**INSTRUCTIONS**
1. Answer these questions from the text on HHV-6 and type I IFN signaling:
(a) What multiplicity of infection was used when infecting SupT1 cells in panel (A)?
(b) For how many hours were the two-day-old infected SupT1 cells stimulated with IFN-α in panel (H)?
(c) Which late gene's expression was monitored to verify that the phosphonoacetic acid treatment worked?
2. Which HHV-6 strains and isolates does the text on HHV-6 and type I IFN signaling name? List all of them.
3. Write what comes next in the text on HHV-6 and type I IFN signaling, after its final heading about IE1.

**TEXT PROVIDED**
Type I IFN signaling defects in HHV-6B-infected cells. (A) SupT1 cells were treated with IFN-α (1,000 U/mL) for 18 h before infection [multiplicity of infection (m.o.i.) = 0.5] with HHV-6 (GS and Z29). Two days after infection, intracellular HHV-6 DNA copies were measured by quantitative PCR (qPCR). **, P < 0.01 relative to no IFN group. (B–G) PBMCs were infected with HHV-6B laboratory strains (Z29, HST), HHV-6A laboratory strains (U1102, GS), or HHV-6B primary isolates (#393, #466) for 24 h at an m.o.i. of 0.1. The next day, IFN-α (B, D, F) or IFN-β (C, E, G) was added (1,000 U/mL) and viral DNA was isolated every day for 4 d. Viral DNA was assessed by qPCR. Results are expressed as mean (triplicate) ± SDs of HHV-6 DNA copy number after normalization with GAPDH. *, P < 0.05 between HHV-6A +/- IFN. (H) Two-day-old HHV-6A (GS)- or HHV-6B (Z29)-infected SupT1 cells were stimulated with IFN-α (1,000 U/mL) for 8 h, after which type I IFN-responsive ISG mRNA expression was determined by RT-qPCR. Results are expressed as a percentage of the ISG levels in mock-infected and IFN-treated cells and are representative of two experiments performed in triplicates. *, P < 0.05 relative to mock-infected and IFN-treated cells.
These results suggest that an HHV-6B-encoded gene product is abrogating type I IFN antiviral effects. SupT1 cells infected with HHV-6B in the presence of phosphonoacetic acid and stimulated with IFN-α demonstrated reduced ISG mRNA levels, indicating that late viral gene expression was not required for this effect (Fig. S2A). Effectiveness of phosphonoacetic acid treatment was verified by monitoring the lack of late gene (U54) expression (Fig. S2B). Together, these data imply that IE or E gene products are responsible for ISG inhibition.
IE1 Is Responsible for Impaired Type I IFN Signaling in Infected Cells.

**SOURCE MATERIAL**
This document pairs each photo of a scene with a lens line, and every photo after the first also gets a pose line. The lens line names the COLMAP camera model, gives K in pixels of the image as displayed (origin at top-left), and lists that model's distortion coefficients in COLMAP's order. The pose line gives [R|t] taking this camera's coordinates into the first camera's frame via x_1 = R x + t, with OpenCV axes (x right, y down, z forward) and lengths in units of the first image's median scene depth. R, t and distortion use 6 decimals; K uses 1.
==
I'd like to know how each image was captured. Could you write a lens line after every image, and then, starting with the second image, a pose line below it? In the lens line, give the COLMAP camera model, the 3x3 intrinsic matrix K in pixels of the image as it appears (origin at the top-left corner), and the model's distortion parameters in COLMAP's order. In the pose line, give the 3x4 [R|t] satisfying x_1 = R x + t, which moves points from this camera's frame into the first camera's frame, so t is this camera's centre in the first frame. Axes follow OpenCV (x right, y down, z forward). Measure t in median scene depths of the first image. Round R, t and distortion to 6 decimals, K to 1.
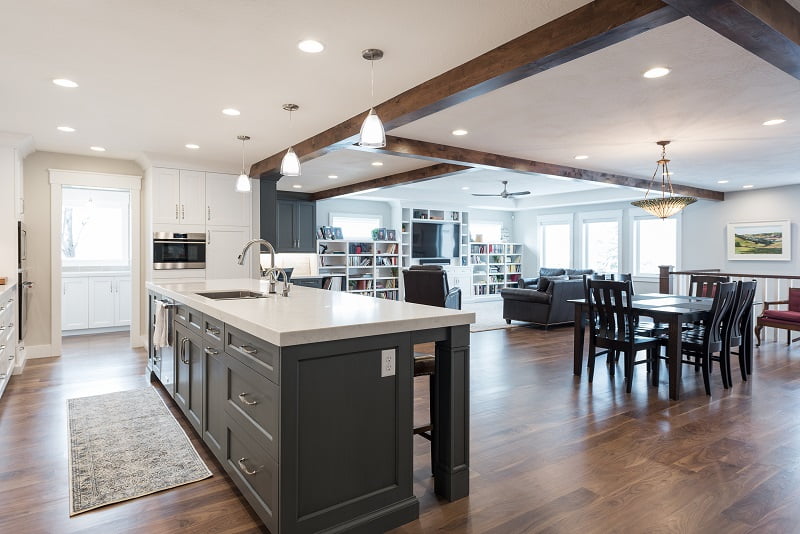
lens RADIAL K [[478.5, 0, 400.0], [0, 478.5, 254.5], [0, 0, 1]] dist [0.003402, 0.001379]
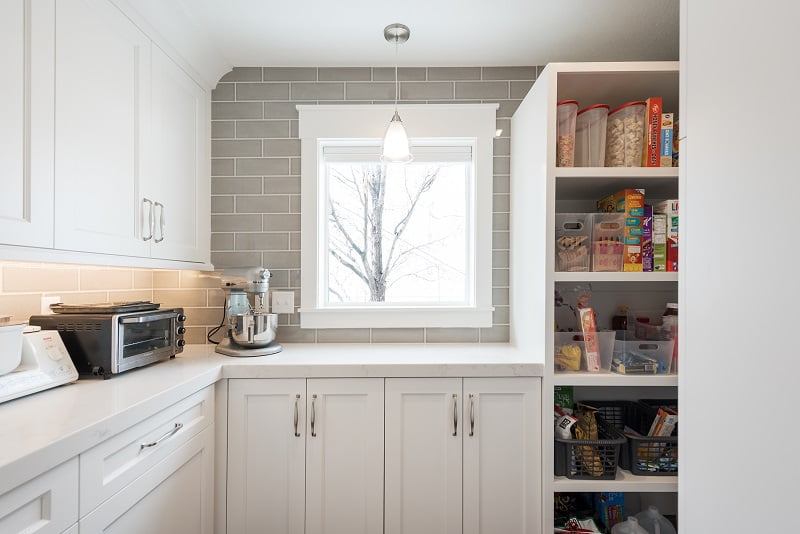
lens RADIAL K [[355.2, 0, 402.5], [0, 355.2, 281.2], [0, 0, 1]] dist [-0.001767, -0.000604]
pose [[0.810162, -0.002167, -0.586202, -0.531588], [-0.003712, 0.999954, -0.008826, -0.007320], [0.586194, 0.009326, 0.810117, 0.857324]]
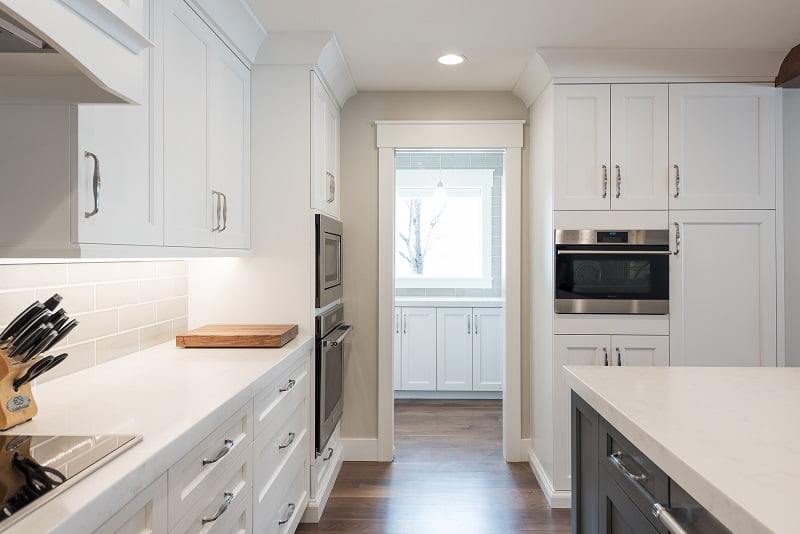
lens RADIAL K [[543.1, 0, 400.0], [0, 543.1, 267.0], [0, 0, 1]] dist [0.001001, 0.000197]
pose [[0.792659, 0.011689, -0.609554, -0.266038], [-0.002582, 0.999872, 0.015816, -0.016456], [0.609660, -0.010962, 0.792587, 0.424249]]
...
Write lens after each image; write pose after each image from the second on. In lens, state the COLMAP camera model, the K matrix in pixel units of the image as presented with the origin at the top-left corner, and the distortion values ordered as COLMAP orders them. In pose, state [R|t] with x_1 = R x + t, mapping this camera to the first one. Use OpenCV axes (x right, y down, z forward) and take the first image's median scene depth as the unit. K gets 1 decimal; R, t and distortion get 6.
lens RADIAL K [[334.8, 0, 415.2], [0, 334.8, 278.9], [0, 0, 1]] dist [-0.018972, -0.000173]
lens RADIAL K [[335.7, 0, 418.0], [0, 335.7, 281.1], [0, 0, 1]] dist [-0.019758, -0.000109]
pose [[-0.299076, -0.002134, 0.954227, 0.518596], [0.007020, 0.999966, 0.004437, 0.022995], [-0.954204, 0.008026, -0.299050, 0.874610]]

**ANSWERS BY ITEM**
1.
(a) 0.5
(b) 8 h
(c) U54

2. Z29, HST, U1102, GS, #393, #466

3.
We hypothesized that IE1, being among the least conserved protein (63% amino acid identity) between HHV-6 variants (13, 14), could be responsible for the divergent ISG modulation observed. To study this hypothesis, we made use of IE1 tetracycline (Tet)-inducible cell lines (15). Cells were either untreated or cultured with Tet (1 μg/mL) to induce IE1A (HHV-6A) or IE1B (HHV-6B) expression (Fig. 2A) followed by IFN-α stimulation. Expression of ISGs in IE1B-expressing (+Tet) cells was severely reduced compared with control or IE1A-expressing cells (Fig. 2B). To test whether type II IFN-responsive genes were affected by IE1 expression, we made use of SupT1 IE1-inducible cell lines, which are responsive to both type I and type II IFNs. Activation of a type II IFN-responsive promoter (GAS-Luc reporter) was not affected; however, the activation of the ISRE-Luc reporter, under the control of a type I IFN responsive promoter, was inhibited by IE1B (+Tet) (Fig. 2C). IE1B protein was able to shut down the induction of the ISRE-Luc reporter gene expression upon stimulation with either IFN-α or IFN-β, in striking contrast with IE1A inability to dwarf type I IFN signaling. IE1A failed to inhibit ISRE-Luc activation, even at low IFN doses (Fig. 2 D and E). These results indicate that IE1B but not IE1A is effective at blocking type I IFN signaling cascade with no effect on type II IFN signaling.
Fig. 2.
Effects of HHV-6 IE1 expression on the activation of ISGs. (A) IE1 expression in Tet-inducible 293T control and IE1 cell lines ± Tet (1 μg/mL). (B) Tet-inducible 293T control and IE1 cell lines were treated ± Tet (1 μg/mL) for 24 h followed by stimulation with IFN-α. Total RNA was extracted and type I ISG expression analyzed by RT-qPCR. Results are expressed as mean (triplicate) ± SD. ISG expression after normalization with GAPDH mRNA. Results are representative of three independent experiments. *, P < 0.01 relative to IFN, -Tet samples. (C) Control- and IE1B-inducible SupT1 cells were transfected with GAS-Luc or ISRE-Luc reporters. Twenty-four hours posttransfection, cells were incubated with IFN-γ or IFN-α. Sixteen hours later, luciferase activity was determined. Results are expressed as mean (triplicate) induction (n-fold) of GAS or ISRE luciferase activity ± SD relative to SupT1 cells. Results are representative of three independent experiments. *, P < 0.01 relative to SupT1-IE1B cells. (D and E) HEK-293T cells were transfected with 50 ng of reporter-luciferase ISRE-Luc vector together with IE1A- or IE1B-expression vectors. Twenty-four hours later, cells were stimulated with increasing amount of IFN-α (D) or IFN-β (E) for 16 h and luciferase activity determined. Results are expressed as the level of activation (n-fold) relative to the activity in control, mock-stimulated transfected cells, and are representative of two independent experiments. *, P < 0.05 as determined by using two-tailed t-test.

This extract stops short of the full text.